Phantom experiments were performed in a 1.5T Siemens MR scanner with the array immersed in CuSo4 solution, mimicking the genitourinary environment. The endo-vaginal coil SNR was calculated, relative to the scanner’s 8-channel spine array. A swine experiment was performed to evaluate in-vivo performance. The coil was inserted into the vagina up to the cervix. High-resolution 2D and 3D Fast-Spin-Echo images (TR/TE/=2000ms/99ms, slice thickness=3 mm, resolution=0.47×0.47×3.00 mm3) were acquired in the coronal plane.

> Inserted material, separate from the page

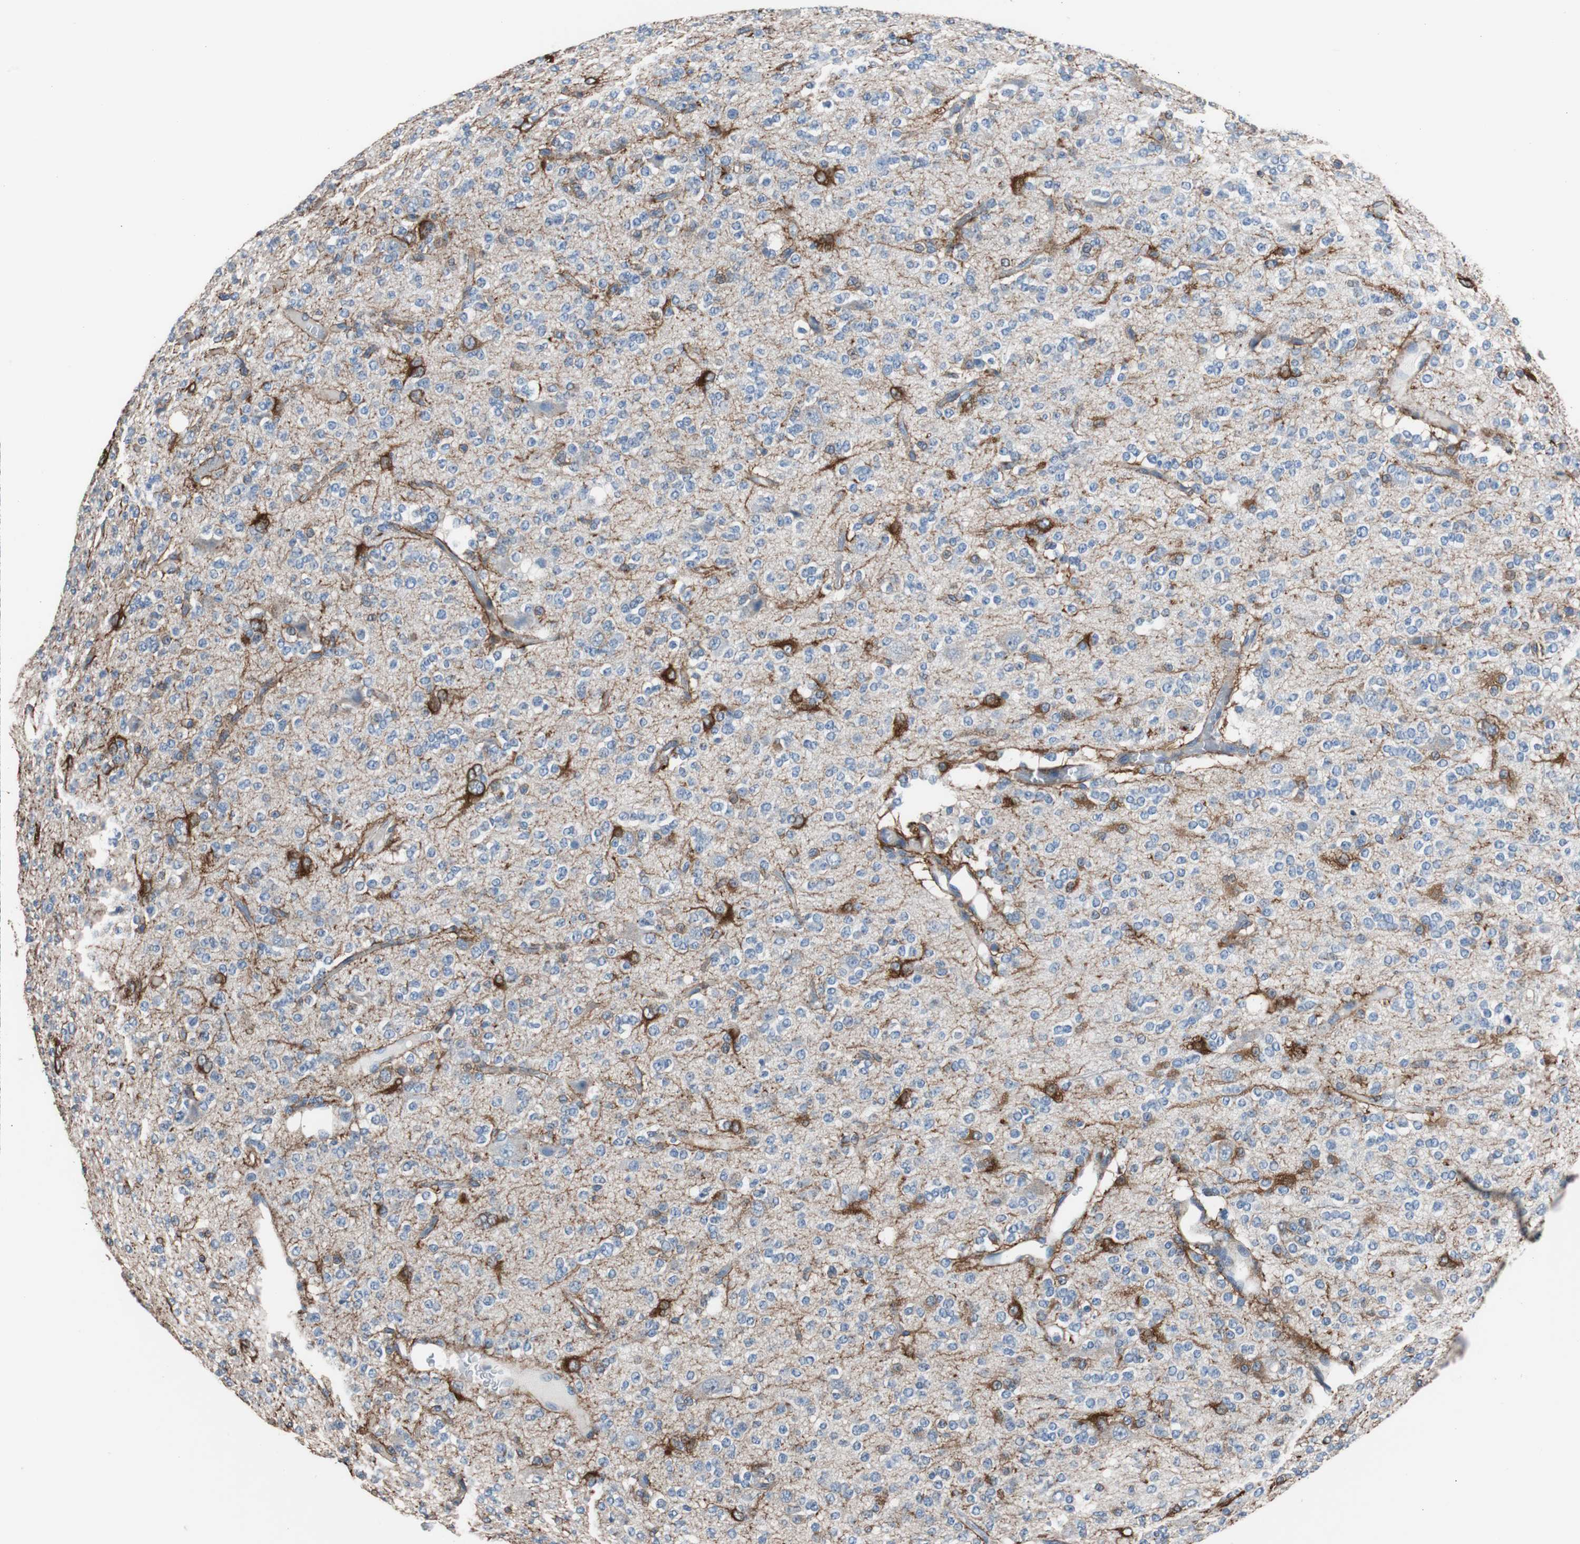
{"staining": {"intensity": "strong", "quantity": "<25%", "location": "cytoplasmic/membranous"}, "tissue": "glioma", "cell_type": "Tumor cells", "image_type": "cancer", "snomed": [{"axis": "morphology", "description": "Glioma, malignant, Low grade"}, {"axis": "topography", "description": "Brain"}], "caption": "Human malignant low-grade glioma stained for a protein (brown) exhibits strong cytoplasmic/membranous positive positivity in about <25% of tumor cells.", "gene": "PBXIP1", "patient": {"sex": "male", "age": 38}}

[1] Viswanathan AN, Cormack R, Holloway CL, et al. Magnetic resonance-guided interstitial therapy for vaginal recurrence of endometrial cancer. International Journal of Radiation Oncology Biology Physics. 2006;66(1):91-99.
[2] Bayer (Medrad) transvaginal ecoil https://www.radiologysolutions.bayer.com/products/mr/mraccessories/ecoils/
[3] Downey K, Attygalle AD, Morgan VA, et al. Comparison of optimised endovaginal vs external array coil T2-weighted and diffusion-weighted imaging techniques for detecting suspected early stage (IA/IB1) uterine cervical cancer. Eur Radiol. 2016; 26: 941–950.
[4] Anderson KJ, Leung G, Dick AJ, et al. Forward-looking intravascular orthogonal-solenoid coil for imaging and guidance in occlusive arterial disease. Magn Reson Med. 2008;60(2):489-95.